Como sempre, vestia calças largas, camisetas compridas, permanecia de barba e tudo mais que constitui a minha pessoa, características as quais jamais fiz a mínima questão de ocultar. Tampouco minha postura ideológica e teórica no campo das análises sociológicas, jamais escondi. Nunca vou esquecer do dia em que entrei na sala de aula lá de baixo, para ministrar a primeira aula de História de 2009 para a turma T6 do EJA. Era minha primeira experiência docente, e será sempre inesquecível.

Aos poucos, fomos estabelecendo uma rotina, alunos, servidores e eu, mais novo professor do planeta. Com 24 anos de idade, havia me tornado um trabalhador em educação.
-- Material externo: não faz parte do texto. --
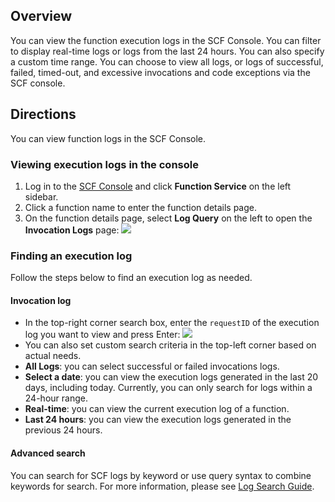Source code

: ## Overview
You can view the function execution logs in the SCF Console. You can filter to display real-time logs or logs from the last 24 hours. You can also specify a custom time range. You can choose to view all logs, or logs of successful, failed, timed-out, and excessive invocations and code exceptions via the SCF console.

## Directions
You can view function logs in the SCF Console.

### Viewing execution logs in the console
1. Log in to the [SCF Console](https://console.cloud.tencent.com/scf) and click **Function Service** on the left sidebar.
2. Click a function name to enter the function details page.
3. On the function details page, select **Log Query** on the left to open the **Invocation Logs** page:
![](https://main.qcloudimg.com/raw/75c09a3f4b6ba05fbebf8e96dd087bef.png)

### Finding an execution log
Follow the steps below to find an execution log as needed.

#### Invocation log
- In the top-right corner search box, enter the `requestID` of the execution log you want to view and press Enter:
![](https://main.qcloudimg.com/raw/9a56eb22b4a1fa2a94cc1e12d69640ce.png)
- You can also set custom search criteria in the top-left corner based on actual needs.
 - **All Logs**: you can select successful or failed invocations logs.
 - **Select a date**: you can view the execution logs generated in the last 20 days, including today. Currently, you can only search for logs within a 24-hour range.
 - **Real-time**: you can view the current execution log of a function.
 - **Last 24 hours**: you can view the execution logs generated in the previous 24 hours.


#### Advanced search
You can search for SCF logs by keyword or use query syntax to combine keywords for search. For more information, please see [Log Search Guide](https://intl.cloud.tencent.com/document/product/583/34382).

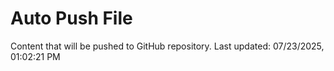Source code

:# Auto Push File

Content that will be pushed to GitHub repository.
Last updated: 07/23/2025, 01:02:21 PM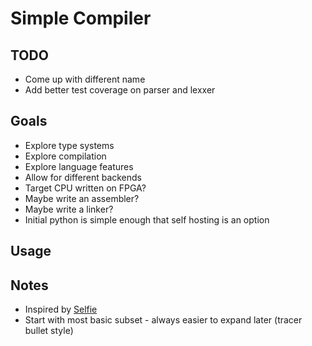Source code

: # Simple Compiler

## TODO

- Come up with different name
- Add better test coverage on parser and lexxer

## Goals

- Explore type systems
- Explore compilation
- Explore language features
- Allow for different backends
- Target CPU written on FPGA?
- Maybe write an assembler?
- Maybe write a linker?
- Initial python is simple enough that self hosting is an option

## Usage

## Notes

- Inspired by [Selfie](https://github.com/cksystemsteaching/selfie)
- Start with most basic subset - always easier to expand later (tracer bullet style)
Certo dia, aproximadamente um mês depois de já estar trabalhando, me telefonaram da coordenadoria de educação me oferecendo 30h semanais em Eldorado do Sul. Ganharia o dobro, não pagaria pedágio, estaria a 15min de casa.

Meus amigos, a vida não é feita só de dinheiro, racionalidade ou pragmatismo. Eu já fazia parte da Barra, ela já estava dentro de mim, e por óbvio, neguei a oferta. Permaneci na Barra até o dia primeiro de abril de 2011, fatídica e triste data em que me despeço, espero que temporariamente.

Nesse espaço de tempo, fiz mais do que verdadeiros amigos, tive mais do que excelentes “chefes” e colegas de trabalho. Nesses dois anos letivos, aprendi a ser professor. Aprendi a amar a educação na prática, no dia a dia desgastante e pouco reconhecido do professor de escola pública. Enfim, concretizei um sonho, e um anseio se tornou realidade.

Hoje, saio da Barra oficialmente, mas deixo uma parte fundamental da minha história. Vocês todos me fizeram professor, me fizeram acreditar que os sonhos são possíveis e devem sim ser postos na prática. Educar pode e vai, um dia, dar certo. Educar é a base de uma sociedade mais interessante, mesmo que não seja a única coisa a se fazer. Por favor, nunca desistam dos seus sonhos. Vocês me ensinaram isso. Todos vocês. Não demora, nos reencontraremos. Tâmo junto até o fim!